Eight Pointed Cross
Combatant Magazine – July/Sept 2013

Marthese Fenech is the Canadian born author of the historical novel, Eight Pointed Cross, based in 16th Century Malta. The violent clash between the Ottoman empire and the Knights of St John on the island fortress serves as the backdrop to Fenech's critically acclaimed debut novel. The first in a twobook series, the story revolves around the Montesa siblings, which, like Malta, must weather many storms: famine and poverty, intrigue and betrayal, raids by corsairs, foreign oppression by roman inquisitors, domestic repression under the rule of the Knights of St John, a mother's death, a father carried away into slavery, a son on a quest to find him in a time when monastery and mosque were at arms – a theme relevant today. Fenech was born the youngest of five to Maltese parents in Toronto, where she currently resides with her husband. She has a diploma in journalism, a post-graduate in creative writing and a master's degree in education. A former kickboxing instructor, Fenech currently teaches high school english and history. She speaks fluent Maltese and French. As part of her research for Eight Pointed Cross, she took up archery, and ended up becoming a certified instructor. She has a passion for adventure, photography, running, snowboarding and yoga.

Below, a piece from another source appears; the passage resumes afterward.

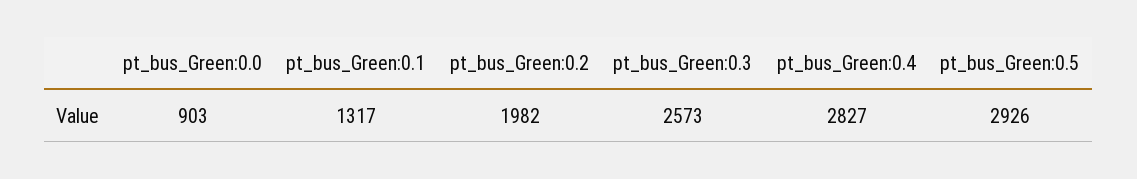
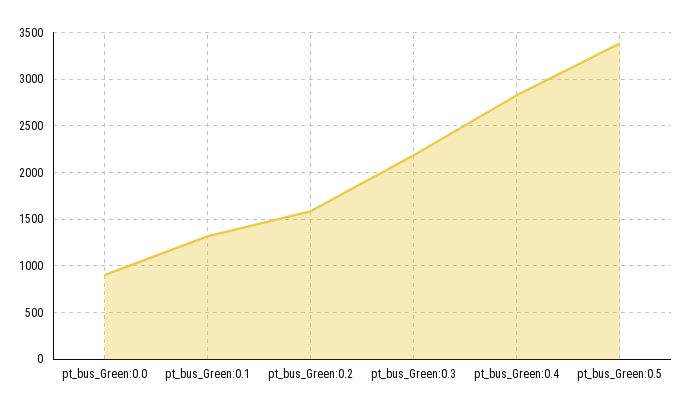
pt_bus_Green:0.2: 1982 -> 1600
pt_bus_Green:0.3: 2573 -> 2200
pt_bus_Green:0.5: 2926 -> 3400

An avid traveler, she spent the past three months living in Singapore and working on the anticipated sequel to Eight Pointed Cross.

 

Reviews

“Crystal-clear descriptive language … Ms. Fenech has recreated the compelling world of the Montesa family of Malta and the Knights of St. John as though she time-travelled back to the sixteenth century to do her research. An impressive debut!”

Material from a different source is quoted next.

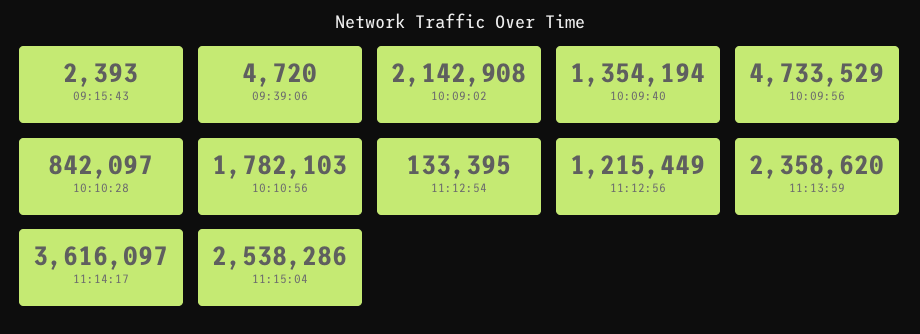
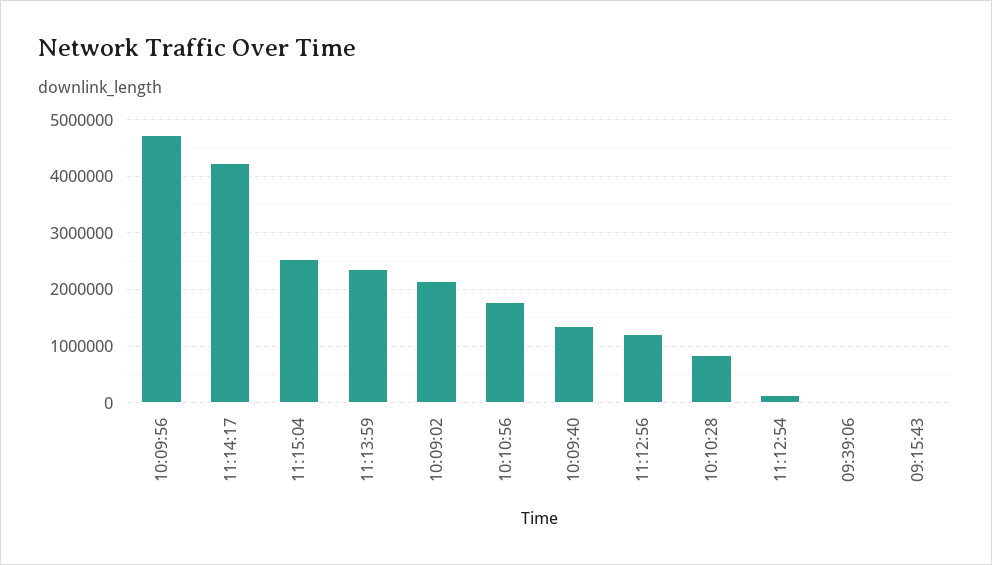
11:14:17: 3616097 -> 4200000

— Karen Connelly, author of The
Lizard Cage


"I believed every minute of it."

— Carol Rasmussen, former book review editor at Library Journal


"Eight Pointed Cross has all the ingredients that I consider importan in a novel: a gripping plot, engaging, believable characters, stunning description, violence, love, sex, remarkable psychological insight, historical detail… The first English literary critic, Sir Phillip Sidney, wrote that the purpose of literature was to teach and to delight. I learned much from Eight Pointed Cross. And the internal struggles of characters such as Augustine and Franco lend depth and substance to the characterization. A more recent literary giant, William Faulkner, in his speech upon receiving the Nobel Prize for literature in 1950, opined that the only thing worth writing about is the problems of the human heart in conflict with itself. You, Ms. Fenech, have passed both of these tests with flying colours."